■ **ЦЕЛЬ ЗАДАНИЯ**
Продолжите ветку форума об антивирусе AVG Free сразу после последней приведенной в ней фразы.

■ **ФРАГМЕНТ ТЕКСТА**
+-------+

# Форум на русском языке  > Решения по информационной безопасности  > Антивирусы  >  Обсуждение антивируса AVG free,какие мнения и т.д

## xast

Хороший и бесплатный антивирус восьмой серии,много добавлений по сравнению с 7.5 версией.

*Добавлено через 13 минут*

Хороший антивирус(бесплатный) и многим превосходит в данный момент Авиру антивирус и по детекту в основе!!!!! даю оценку (авг4+),а (авире 3+) и некому не навязываю свое мнение!!! Видел сравнения и записал множество детектов с вирус-тотал и сравнил!!!

*Добавлено через 8 минут*

сколько отсылал им зверей и они не хотят заниматься зверями походу((((( попробовал авг он намного успешнее, и раньше его знал. Ща он подрос намного!!!

----------

Надоело быть жертвой? Стань профи по информационной безопасности, получай самую свежую информацию об угрозах и средствах защиты от ведущего российского аналитического центра Anti-Malware.ru:

----------


## 1205

> Хороший и бесплатный антивирус восьмой серии,много добавлений по сравнению с 7.5 версией.
> 
> *Добавлено через 13 минут*
> 
> Хороший антивирус(бесплатный) и многим превосходит в данный момент Авиру антивирус и по детекту в основе!!!!! даю оценку (авг4+),а (авире 3+) и некому не навязываю свое мнение!!! Видел сравнения и записал множество детектов с вирус-тотал и сравнил!!!
> 
> *Добавлено через 8 минут*
> 
> сколько отсылал им зверей и они не хотят заниматься зверями походу((((( попробовал авг он намного успешнее, и раньше его знал. Ща он подрос намного!!!

+-------+

■ **ПРЕДСТАВЛЕННЫЕ ДАННЫЕ**
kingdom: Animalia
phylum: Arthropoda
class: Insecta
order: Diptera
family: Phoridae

+-------+

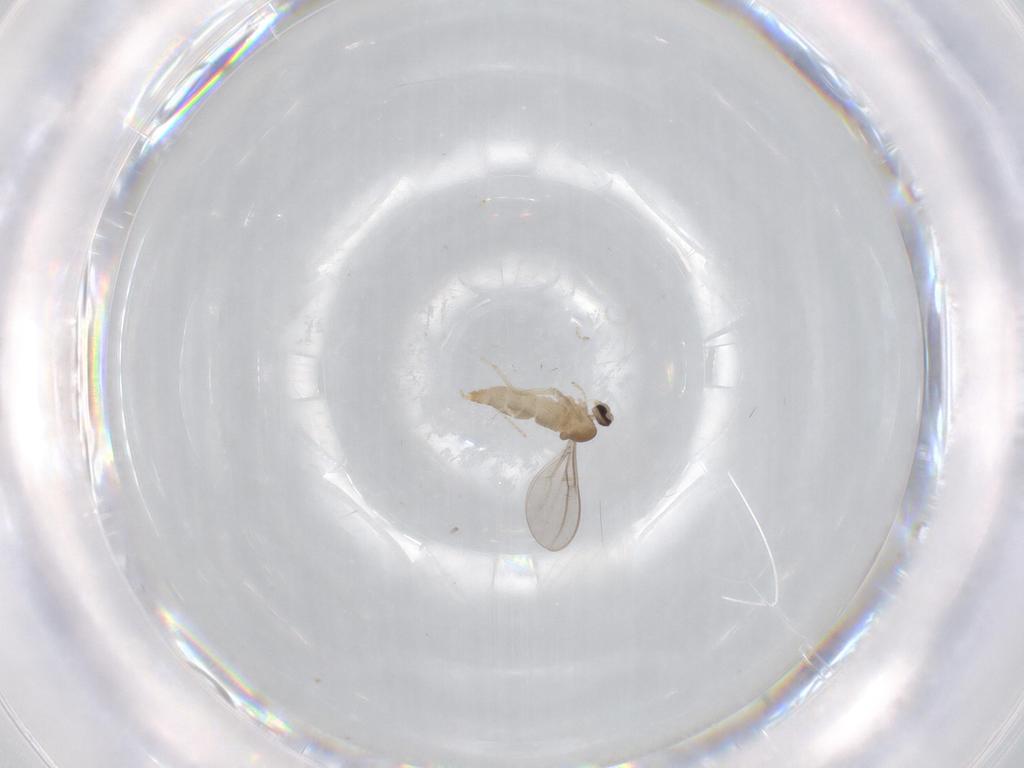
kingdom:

+-------+

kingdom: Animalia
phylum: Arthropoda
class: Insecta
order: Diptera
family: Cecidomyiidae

+-------+

■ **ГОТОВОЕ РЕШЕНИЕ**
Многие мои друзья им пользуются по причине бесплатности и к тому же он систему не грузит. По результатам Вирустотал могу сказать, что этот антивирус очень часто правильно сигнатурно определяет новые модификации троянов. Например, известный пинч под видом thebest***.scr: AVG брал все модификации (трой обновлялся почти каждый день) по одной сигнатуре (что-там LDPinch.*), в то время, как Каспер и Веб новые версии успешно пропускали до тех пор, пока кто-нибудь не присылал им новую модификацию на анализ. И были еще случаи, когда AVG ловит модификации, а известные антивирусы нет (например, регулярно обновляемые Trojan-Downloader.Win32.FraudLoad). И по тестам на вирусинфо AVG близок по результатам к платным антивирусам. А вот по поводу сравнения с авирой: на мой взгляд, авира лучше за счет своей эврестики и детекта крипторов, пакеров (несмотря на умеренное количество ложных срабатываний, отлавливает почти все новые вирусы).

----------


## senyak

Детект у него неплохой, но он помимо этого, должен еще обладать хорошим движком. В АВГ мне движок не понравился, а особенно настройки, уж сильно их там много. И на счет обхода Авиры по детекту и в основе - не уверен

----------


## MaxQ

Никогда не поверю что дитект у AVG  лучше Avira, ставил комбаин AVG 8 он даже половину тестов AWFT провалил.

----------


## ВодкуГлыть

Хорошо для домашнего компьютера у человека-нелюбителя порносайтов и кряковарезов.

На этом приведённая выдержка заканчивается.